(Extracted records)

- - - - - - -

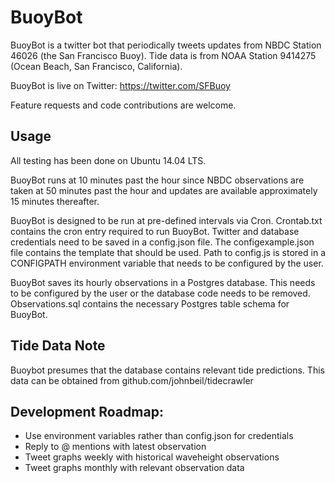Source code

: # BuoyBot
BuoyBot is a twitter bot that periodically tweets updates from NBDC Station 46026 (the San Francisco Buoy).
Tide data is from NOAA Station 9414275 (Ocean Beach, San Francisco, California).

BuoyBot is live on Twitter: https://twitter.com/SFBuoy

Feature requests and code contributions are welcome.

## Usage
All testing has been done on Ubuntu 14.04 LTS.

BuoyBot runs at 10 minutes past the hour since NBDC observations are taken at 50 minutes past the hour and updates are available approximately 15 minutes thereafter.

BuoyBot is designed to be run at pre-defined intervals via Cron. Crontab.txt contains the cron entry required to run BuoyBot. Twitter and database credentials need to be saved in a config.json file. The configexample.json file contains the template that should be used. Path to config.js is stored in a CONFIGPATH environment variable that needs to be configured by the user.

BuoyBot saves its hourly observations in a Postgres database. This needs to be configured by the user or the database code needs to be removed. Observations.sql contains the necessary Postgres table schema for BuoyBot.

## Tide Data Note
Buoybot presumes that the database contains relevant tide predictions. This data can be obtained from github.com/johnbeil/tidecrawler


## Development Roadmap:
- Use environment variables rather than config.json for credentials
- Reply to @ mentions with latest observation
- Tweet graphs weekly with historical waveheight observations
- Tweet graphs monthly with relevant observation data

- - - - - - -

* _Aim of the task_: Put every line of the records above into a Markdown table with the columns Row and Line, numbering the rows and skipping blank lines. Leave the pictures out.

* _Result_:
| Row | Line |
|---|---|
| 1 | Source code |
| 2 | : # BuoyBot |
| 3 | BuoyBot is a twitter bot that periodically tweets updates from NBDC Station 46026 (the San Francisco Buoy). |
| 4 | Tide data is from NOAA Station 9414275 (Ocean Beach, San Francisco, California). |
| 5 | BuoyBot is live on Twitter: https://twitter.com/SFBuoy |
| 6 | Feature requests and code contributions are welcome. |
| 7 | ## Usage |
| 8 | All testing has been done on Ubuntu 14.04 LTS. |
| 9 | BuoyBot runs at 10 minutes past the hour since NBDC observations are taken at 50 minutes past the hour and updates are available approximately 15 minutes thereafter. |
| 10 | BuoyBot is designed to be run at pre-defined intervals via Cron. Crontab.txt contains the cron entry required to run BuoyBot. Twitter and database credentials need to be saved in a config.json file. The configexample.json file contains the template that should be used. Path to config.js is stored in a CONFIGPATH environment variable that needs to be configured by the user. |
| 11 | BuoyBot saves its hourly observations in a Postgres database. This needs to be configured by the user or the database code needs to be removed. Observations.sql contains the necessary Postgres table schema for BuoyBot. |
| 12 | ## Tide Data Note |
| 13 | Buoybot presumes that the database contains relevant tide predictions. This data can be obtained from github.com/johnbeil/tidecrawler |
| 14 | ## Development Roadmap: |
| 15 | - Use environment variables rather than config.json for credentials |
| 16 | - Reply to @ mentions with latest observation |
| 17 | - Tweet graphs weekly with historical waveheight observations |
| 18 | - Tweet graphs monthly with relevant observation data |